With very little awareness of the fact, AI has been assimilated into general society. Consumers employ AI tools each day for the most routine of tasks, not realising that the tech that enables them to do so is rooted in artificial intelligence. From using a map app for directions, browsing social media, and even the autocorrect tool that consistently improves text quality, all of these are enabled and augmented by AI.

Developers, you might be questioning the importance of understanding consumer attitudes towards AI. However, bear in mind that for new technology to be widely accepted and adopted, its benefits and purposes must be understood. Consumers want technology that augments experiences or simplifies tasks. If a technology doesn’t have a clear benefit, it will not be readily accepted.

In other words, developers can more easily predict the success of the technologies they develop, if they understand what it is that consumers want from AI.

Consumer expectations

O’Reilly recently conducted research to gauge consumer AI awareness and better understand how they want to see it applied. When asked what first came to mind when they thought about AI, the top three responses for consumers were robotics, self-driving cars and virtual assistants. Unless it’s being controlled by them, driving at them or shouting from across the living room, most consumers don’t know its day-to-day impact. The results suggest that, while AI may be implanted into our lives in more ways than we recognise, consumers are not always aware of it, nor do they necessarily see a benefit to it.

Knowledge of AI is limited to areas where there is a direct path to a benefit. Consumers are primarily outcome-focused – technologies that provide a service such as saving money or time, answering questions, increasing safety or providing entertainment are most valued. Our survey highlighted that smart home technology is regarded as the most useful form of AI by more than half (58%) of consumers, followed by home security systems (54%), travel recommendations (52%) and virtual assistants (50%).
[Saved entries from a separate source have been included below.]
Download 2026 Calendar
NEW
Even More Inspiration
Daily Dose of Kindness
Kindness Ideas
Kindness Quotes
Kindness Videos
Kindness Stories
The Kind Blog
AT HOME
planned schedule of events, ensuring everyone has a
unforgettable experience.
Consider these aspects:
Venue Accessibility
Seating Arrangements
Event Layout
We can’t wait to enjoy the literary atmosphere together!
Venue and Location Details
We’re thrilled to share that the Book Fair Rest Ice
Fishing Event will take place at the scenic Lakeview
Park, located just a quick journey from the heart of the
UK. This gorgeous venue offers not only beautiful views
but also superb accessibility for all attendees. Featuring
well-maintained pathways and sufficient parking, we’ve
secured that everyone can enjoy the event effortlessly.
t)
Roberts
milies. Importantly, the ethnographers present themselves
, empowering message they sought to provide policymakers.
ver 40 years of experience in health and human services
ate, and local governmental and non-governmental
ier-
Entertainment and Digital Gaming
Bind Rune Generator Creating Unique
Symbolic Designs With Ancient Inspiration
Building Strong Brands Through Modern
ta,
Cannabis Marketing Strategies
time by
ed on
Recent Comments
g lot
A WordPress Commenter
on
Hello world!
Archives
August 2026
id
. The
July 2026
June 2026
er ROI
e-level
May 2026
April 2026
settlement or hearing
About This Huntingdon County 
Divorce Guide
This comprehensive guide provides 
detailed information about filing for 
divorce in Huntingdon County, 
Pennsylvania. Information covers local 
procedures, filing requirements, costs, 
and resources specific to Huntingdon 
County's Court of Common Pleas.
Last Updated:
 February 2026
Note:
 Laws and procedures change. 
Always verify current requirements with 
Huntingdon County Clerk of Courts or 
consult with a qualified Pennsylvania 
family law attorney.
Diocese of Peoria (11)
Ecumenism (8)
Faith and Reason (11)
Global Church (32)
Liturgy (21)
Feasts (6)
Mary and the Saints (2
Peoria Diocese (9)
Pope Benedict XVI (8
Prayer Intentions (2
Conversely, the assessment of AI’s usefulness at work among consumers was more mixed. Automation is the most desired AI work application, but by only 22% of consumers (rising to 31% among those working in financial services and marketing). There was even less appetite for using AI to help make business decisions, with only 11% of consumers in favour. This rose to 28% of IT workers and bottomed out with only 2% of transport and logistics workers as supportive. A general indifference to AI likely stems from job security fears. Consumers are concerned that AI could eventually replace the need for a human role in certain sectors or specialisms. While it’s true that AI will replace certain routine tasks, it will not replace the need for humans. In fact, the integration of AI in business operations has the potential to create new and more engaging roles for employees.

Capturing the imagination

Our survey suggested that, while developers may be looking to broaden the scope and application of AI, consumers aren’t necessarily ready for such change – at home or at work.

AI experts and AI novices may never be totally united on how or why AI technologies should be applied, however, there are benefits to a mutual understanding. Alignment on how AI can improve the everyday life of consumers will increase the likelihood of acceptance of this new technology. From the developer’s perspective, it will give better insight into what consumers value and want most, enabling the creation of tools that will genuinely benefit consumers’ lives.

An understanding of consumer ideals and opinion towards AI will enable developers to make solutions that capture the imagination and generate excitement. This certainly offers financial benefit, enabling developers to capitalise on the intrigue that certain technologies create but, beyond that, it offers new potential to shape consumer conception and broaden the scope of AI application. However, alignment requires AI-creators to also expand their ideas of how and where AI should be applied, to look beyond the ‘tech sphere’ and consider what a consumer would want. To do this, developers can reflect on how AI can be leveraged to improve everyday life, augment experiences and create excitement.

A true understanding of user expectations and ideals is critical. It informs design and creates greater opportunity for success by giving more of what consumers want. Developers should remember that they too are consumers – and isn’t a little bit of excitement fun?